## REQUIREMENT
In two sentences, summarize the blog post on Gerhard Richter's Photo Pictures.

## SELECTED EXCERPT
Start of Block

Thursday, February 03, 2005

1964, 2005: Photography's Lives

I hear Gerhard Richter is unfashionable these days.

Here's Richter writing about his Photo Pictures (a name he used for his paintings made from found snapshot photography).

“For a time I worked as a photographic laboratory assistant: the masses of photographs that passed through the bath of developer every day may well have caused a lasting trauma.”

With photoblogs, Fickrs, and etc., we can all have this experience. Given that his Photo Pictures formed such a productive stage in his career, I think we can assume that by "trauma," Richter means a formative event. The kind that haunts and motivates us.

So, but, why create paintings from photographs? Aren't the photos self-sufficient? “Perhaps because I’m sorry for the photograph, because it has such a miserable existence even though it is such a perfect picture, I would like to make it valid, make it visible.” He writes here in 1964-5.

I wonder if he means, a miserable life cooped up in photo albums, rarely seen, badly archived, eventually thrown out or put into even deeper storage, and always secretly reviled when shown to hapless friends and family. Well, no longer. I think, had Richter's Photo Pictures never happened, the tactic of creating paintings from snapshot photos would, today, be very differently resonant. A fact which, if true, says a lot about the changed social life of photographs.

Both quotes from Richter, G. “Notes, 1964-1965” in Daily Practice 33, pp. 35-36.

End of Block

## PROVIDED MATERIAL
Start of Block

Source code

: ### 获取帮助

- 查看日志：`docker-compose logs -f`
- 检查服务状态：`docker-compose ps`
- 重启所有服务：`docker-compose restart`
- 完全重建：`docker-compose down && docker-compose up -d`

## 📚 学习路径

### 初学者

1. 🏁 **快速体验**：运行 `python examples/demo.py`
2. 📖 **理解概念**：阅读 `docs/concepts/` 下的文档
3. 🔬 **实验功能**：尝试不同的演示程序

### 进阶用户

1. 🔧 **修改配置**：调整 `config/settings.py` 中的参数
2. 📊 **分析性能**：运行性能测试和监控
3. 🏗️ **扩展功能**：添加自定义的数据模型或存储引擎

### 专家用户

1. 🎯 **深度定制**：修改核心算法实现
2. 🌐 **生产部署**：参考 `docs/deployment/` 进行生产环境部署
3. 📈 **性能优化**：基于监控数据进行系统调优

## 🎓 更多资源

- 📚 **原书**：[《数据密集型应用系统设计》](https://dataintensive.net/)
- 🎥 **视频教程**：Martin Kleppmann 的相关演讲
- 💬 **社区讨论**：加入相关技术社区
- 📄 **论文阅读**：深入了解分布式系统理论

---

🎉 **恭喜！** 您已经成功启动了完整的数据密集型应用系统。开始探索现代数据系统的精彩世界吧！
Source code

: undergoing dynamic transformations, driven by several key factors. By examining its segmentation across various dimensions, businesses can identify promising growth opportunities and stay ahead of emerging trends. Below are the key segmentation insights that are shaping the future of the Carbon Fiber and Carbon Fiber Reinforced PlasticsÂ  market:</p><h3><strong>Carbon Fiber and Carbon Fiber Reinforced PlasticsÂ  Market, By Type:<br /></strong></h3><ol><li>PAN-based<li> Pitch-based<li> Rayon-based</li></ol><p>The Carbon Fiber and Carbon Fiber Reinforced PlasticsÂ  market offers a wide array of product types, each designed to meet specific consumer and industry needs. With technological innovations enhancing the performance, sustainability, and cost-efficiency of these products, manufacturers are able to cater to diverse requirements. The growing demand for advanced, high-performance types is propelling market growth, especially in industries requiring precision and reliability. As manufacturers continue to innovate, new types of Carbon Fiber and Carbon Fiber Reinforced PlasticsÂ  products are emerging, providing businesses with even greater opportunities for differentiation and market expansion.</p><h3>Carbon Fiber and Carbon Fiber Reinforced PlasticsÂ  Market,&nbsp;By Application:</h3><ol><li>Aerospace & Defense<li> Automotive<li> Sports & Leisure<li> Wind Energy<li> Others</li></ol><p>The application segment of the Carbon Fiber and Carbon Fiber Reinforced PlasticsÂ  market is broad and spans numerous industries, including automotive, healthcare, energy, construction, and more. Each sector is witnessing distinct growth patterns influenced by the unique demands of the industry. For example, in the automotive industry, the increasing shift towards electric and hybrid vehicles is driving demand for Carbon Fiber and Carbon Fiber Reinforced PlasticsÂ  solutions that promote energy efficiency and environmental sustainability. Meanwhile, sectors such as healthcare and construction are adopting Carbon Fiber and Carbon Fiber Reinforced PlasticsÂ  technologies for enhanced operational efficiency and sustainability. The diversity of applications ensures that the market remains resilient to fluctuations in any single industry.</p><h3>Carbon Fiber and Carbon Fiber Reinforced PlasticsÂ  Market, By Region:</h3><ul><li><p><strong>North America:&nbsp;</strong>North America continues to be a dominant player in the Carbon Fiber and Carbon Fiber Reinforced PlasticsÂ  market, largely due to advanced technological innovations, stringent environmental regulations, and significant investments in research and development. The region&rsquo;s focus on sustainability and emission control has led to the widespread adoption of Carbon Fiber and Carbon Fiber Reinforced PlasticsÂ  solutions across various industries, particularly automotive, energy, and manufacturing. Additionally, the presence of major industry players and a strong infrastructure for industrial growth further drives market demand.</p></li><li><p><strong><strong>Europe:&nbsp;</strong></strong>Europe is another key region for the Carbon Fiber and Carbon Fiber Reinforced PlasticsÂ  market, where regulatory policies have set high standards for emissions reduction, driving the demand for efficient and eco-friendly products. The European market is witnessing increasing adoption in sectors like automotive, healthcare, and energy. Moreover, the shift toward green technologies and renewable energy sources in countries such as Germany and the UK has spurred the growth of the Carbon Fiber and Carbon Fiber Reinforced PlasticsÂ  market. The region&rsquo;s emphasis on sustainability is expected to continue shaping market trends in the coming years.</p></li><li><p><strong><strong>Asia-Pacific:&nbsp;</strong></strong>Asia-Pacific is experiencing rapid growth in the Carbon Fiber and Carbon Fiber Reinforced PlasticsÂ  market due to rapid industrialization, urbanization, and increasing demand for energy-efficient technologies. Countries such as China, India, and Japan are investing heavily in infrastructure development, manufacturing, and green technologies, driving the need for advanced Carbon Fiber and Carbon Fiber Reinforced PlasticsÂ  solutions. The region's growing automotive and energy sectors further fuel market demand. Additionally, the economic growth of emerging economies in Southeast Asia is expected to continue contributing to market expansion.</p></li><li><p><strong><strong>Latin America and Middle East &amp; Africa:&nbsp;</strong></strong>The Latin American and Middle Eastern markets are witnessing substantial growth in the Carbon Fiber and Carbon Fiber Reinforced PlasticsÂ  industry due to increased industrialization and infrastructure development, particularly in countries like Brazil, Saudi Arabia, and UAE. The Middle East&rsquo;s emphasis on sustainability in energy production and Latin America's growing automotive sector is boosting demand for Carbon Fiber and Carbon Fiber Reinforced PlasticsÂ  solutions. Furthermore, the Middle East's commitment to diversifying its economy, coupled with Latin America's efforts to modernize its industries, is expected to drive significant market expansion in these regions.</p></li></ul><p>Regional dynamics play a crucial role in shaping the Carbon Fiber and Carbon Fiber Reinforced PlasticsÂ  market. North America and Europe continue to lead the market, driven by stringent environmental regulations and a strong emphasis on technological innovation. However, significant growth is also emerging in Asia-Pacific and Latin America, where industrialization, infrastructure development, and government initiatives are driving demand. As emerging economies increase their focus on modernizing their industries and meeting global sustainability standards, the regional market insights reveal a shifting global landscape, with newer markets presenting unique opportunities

End of Block

## TASK RESULT
Drawing on Richter's notes from 1964–65, the post quotes his account of working as a photographic laboratory assistant, which he said may have caused a lasting trauma, and his wish to make the snapshot, with its "miserable existence," valid and visible by painting it. The writer suggests that photoblogs now give everyone that experience and that, had Richter's Photo Pictures never happened, painting from snapshots would resonate very differently today, which says a lot about the changed social life of photographs.